GIVEN TEXT >>
----------

Losing streak continues as investors’ sentiments dampen; result announcements eyed
Pakistan Stock Exchange (PSX) extended its 4th week of losing streak. Investors’ sentiments were dampened by high inflation rate and poor corporate results, as they overlooked numerous positives. The positives included government backed Sadiq Sanjrani’s surprise win in the Senate vote and resumption of military sales from the United States. The benchmark index lost 437 points or 1.36%WoW to close the week ended 2nd August at 31,666 points. Based on NCCPL data, foreigners remained net buyers amounting to US$3.4 million, as against this Mutual Funds emerged net seller of US$4.8 million.
Key news flows impacting the market during the week included: 1) Senate Chairman, Sadiq Sanjrani surviving no-confidence move on Thursday, despite opposition enjoying majority in the upper house, 2) headline inflation for July 2019 hitting a 6-year high of 10.34%YoY as against 8.89%YoY for June 2019 and 5.83%YoY for July last year, 3) US administration resuming US$125 million military sales for Pakistan, practically ending a freeze on military assistance to the country, 4) the GoP planning to issue another PkR200 billion Energy Sukuk in third week of August in a bid to reduce outstanding energy sector’s circular debt, 5) the GoP raising US$500 million through an Islamic syndicated loan provided by a consortium of 12 banks and 6) the GoP working on the new ‘Pakistan Oil Refining and Marketing Policy 2019’, under which it is likely to scrap deemed duty on HSD sale and introduce refinery margins for oil refineries. Top performers of week included APL, FATIMA and POL, while ASTL, HASCOL and EFOODS remained the worst performers.
Positives both on the macro (formal entry into the IMF program, stability in Rupee, tightening cycle nearing its end, fiscal reforms starting to yield results) and on the political front (Imran Khan’s successful visit to the US and surprise win of the government-backed Chairman Senate’s survival) are hard to ignore. Other strong catalysts include: 1) avoidance of blacklisting in next FATF review, 2) upside earnings surprises though less likely and 3) positive surprises on inflation, CAD and budget deficit numbers have the potential to trigger a rally. However, near term market performance might closely follow result announcements. Major announcements scheduled for next week include UBL, MCB, EFERT, EPCL and AGP.

----------

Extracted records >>
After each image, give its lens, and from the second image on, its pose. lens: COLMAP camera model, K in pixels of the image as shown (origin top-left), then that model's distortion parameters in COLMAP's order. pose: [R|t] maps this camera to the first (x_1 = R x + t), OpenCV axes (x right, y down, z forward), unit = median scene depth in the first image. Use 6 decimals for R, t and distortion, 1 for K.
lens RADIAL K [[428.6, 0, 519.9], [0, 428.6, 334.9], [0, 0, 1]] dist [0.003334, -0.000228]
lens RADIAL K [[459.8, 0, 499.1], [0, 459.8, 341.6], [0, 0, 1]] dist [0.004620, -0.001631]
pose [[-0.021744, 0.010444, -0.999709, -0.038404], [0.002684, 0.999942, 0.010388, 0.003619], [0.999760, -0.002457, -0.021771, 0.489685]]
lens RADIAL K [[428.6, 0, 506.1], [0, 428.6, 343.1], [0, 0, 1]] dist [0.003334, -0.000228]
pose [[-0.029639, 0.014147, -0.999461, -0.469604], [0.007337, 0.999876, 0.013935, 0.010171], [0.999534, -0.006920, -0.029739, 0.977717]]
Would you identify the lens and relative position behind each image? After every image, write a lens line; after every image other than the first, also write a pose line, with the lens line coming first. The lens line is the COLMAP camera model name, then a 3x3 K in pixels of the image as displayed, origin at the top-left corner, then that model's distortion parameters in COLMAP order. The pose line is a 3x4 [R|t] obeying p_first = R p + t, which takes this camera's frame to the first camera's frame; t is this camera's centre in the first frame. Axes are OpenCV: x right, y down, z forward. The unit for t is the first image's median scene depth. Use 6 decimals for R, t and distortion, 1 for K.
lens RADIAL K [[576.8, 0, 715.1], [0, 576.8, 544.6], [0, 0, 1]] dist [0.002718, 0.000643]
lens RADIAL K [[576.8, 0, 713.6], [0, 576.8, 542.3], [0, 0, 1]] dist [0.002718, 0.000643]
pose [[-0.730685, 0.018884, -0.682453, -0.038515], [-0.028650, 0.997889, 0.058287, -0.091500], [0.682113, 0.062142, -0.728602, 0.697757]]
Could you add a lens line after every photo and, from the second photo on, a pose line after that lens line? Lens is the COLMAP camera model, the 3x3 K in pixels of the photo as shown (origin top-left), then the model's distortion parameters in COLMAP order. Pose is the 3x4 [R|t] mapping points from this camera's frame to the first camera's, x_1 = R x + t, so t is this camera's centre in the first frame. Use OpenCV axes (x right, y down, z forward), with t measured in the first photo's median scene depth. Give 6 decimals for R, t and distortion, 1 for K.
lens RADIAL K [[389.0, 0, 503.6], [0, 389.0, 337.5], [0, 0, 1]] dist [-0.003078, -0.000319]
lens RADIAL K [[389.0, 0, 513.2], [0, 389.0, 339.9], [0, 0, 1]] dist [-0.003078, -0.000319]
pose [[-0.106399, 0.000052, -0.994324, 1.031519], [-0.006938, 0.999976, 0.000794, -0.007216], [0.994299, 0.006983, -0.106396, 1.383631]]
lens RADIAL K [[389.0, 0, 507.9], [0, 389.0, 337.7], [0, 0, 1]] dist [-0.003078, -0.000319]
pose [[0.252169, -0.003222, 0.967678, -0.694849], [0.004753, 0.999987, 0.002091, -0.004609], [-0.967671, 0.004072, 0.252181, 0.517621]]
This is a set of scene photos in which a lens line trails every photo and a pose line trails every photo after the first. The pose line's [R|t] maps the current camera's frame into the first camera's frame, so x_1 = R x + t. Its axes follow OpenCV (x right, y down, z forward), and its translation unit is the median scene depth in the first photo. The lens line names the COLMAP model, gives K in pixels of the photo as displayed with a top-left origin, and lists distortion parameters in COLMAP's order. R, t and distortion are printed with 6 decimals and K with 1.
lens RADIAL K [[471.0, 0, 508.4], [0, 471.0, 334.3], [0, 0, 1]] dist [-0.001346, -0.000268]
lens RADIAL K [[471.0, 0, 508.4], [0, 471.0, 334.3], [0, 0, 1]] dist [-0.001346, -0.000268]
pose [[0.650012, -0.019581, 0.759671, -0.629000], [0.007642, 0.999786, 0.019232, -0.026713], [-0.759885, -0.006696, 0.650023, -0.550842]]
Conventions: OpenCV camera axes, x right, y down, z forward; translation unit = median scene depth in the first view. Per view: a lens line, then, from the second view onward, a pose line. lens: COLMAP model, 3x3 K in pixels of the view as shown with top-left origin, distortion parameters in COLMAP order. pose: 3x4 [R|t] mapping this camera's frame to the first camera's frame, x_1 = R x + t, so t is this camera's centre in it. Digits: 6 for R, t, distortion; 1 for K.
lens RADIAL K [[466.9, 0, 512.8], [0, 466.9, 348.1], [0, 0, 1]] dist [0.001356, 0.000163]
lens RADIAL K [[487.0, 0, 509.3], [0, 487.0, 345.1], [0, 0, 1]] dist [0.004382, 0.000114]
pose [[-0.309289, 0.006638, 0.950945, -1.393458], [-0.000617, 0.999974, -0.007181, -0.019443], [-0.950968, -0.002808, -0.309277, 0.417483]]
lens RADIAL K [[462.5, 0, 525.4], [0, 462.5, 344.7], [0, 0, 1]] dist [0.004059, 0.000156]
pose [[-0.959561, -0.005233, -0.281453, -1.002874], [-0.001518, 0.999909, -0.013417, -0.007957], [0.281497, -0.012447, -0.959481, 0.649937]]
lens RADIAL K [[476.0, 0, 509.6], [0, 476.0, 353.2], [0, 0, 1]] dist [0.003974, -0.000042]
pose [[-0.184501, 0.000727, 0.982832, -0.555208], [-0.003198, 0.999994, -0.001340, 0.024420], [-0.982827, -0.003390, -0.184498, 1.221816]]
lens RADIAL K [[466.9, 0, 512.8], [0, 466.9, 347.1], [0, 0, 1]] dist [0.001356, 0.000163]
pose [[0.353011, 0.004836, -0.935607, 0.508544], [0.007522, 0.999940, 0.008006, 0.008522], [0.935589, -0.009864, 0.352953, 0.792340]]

----------

WHAT YOU WILL DO >>
[a] According to the market review, what level did headline inflation reach in July 2019?
[b] In the market review, rewrite the passage from "Losing streak continues" to "of US$4.8 million." with "foreigners" changed to "overseas investors".

YOUR WRITTEN ANSWERS >>
[a] It hit a 6-year high of 10.34% YoY.

[b]
Losing streak continues as investors’ sentiments dampen; result announcements eyed
Pakistan Stock Exchange (PSX) extended its 4th week of losing streak. Investors’ sentiments were dampened by high inflation rate and poor corporate results, as they overlooked numerous positives. The positives included government backed Sadiq Sanjrani’s surprise win in the Senate vote and resumption of military sales from the United States. The benchmark index lost 437 points or 1.36%WoW to close the week ended 2nd August at 31,666 points. Based on NCCPL data, overseas investors remained net buyers amounting to US$3.4 million, as against this Mutual Funds emerged net seller of US$4.8 million.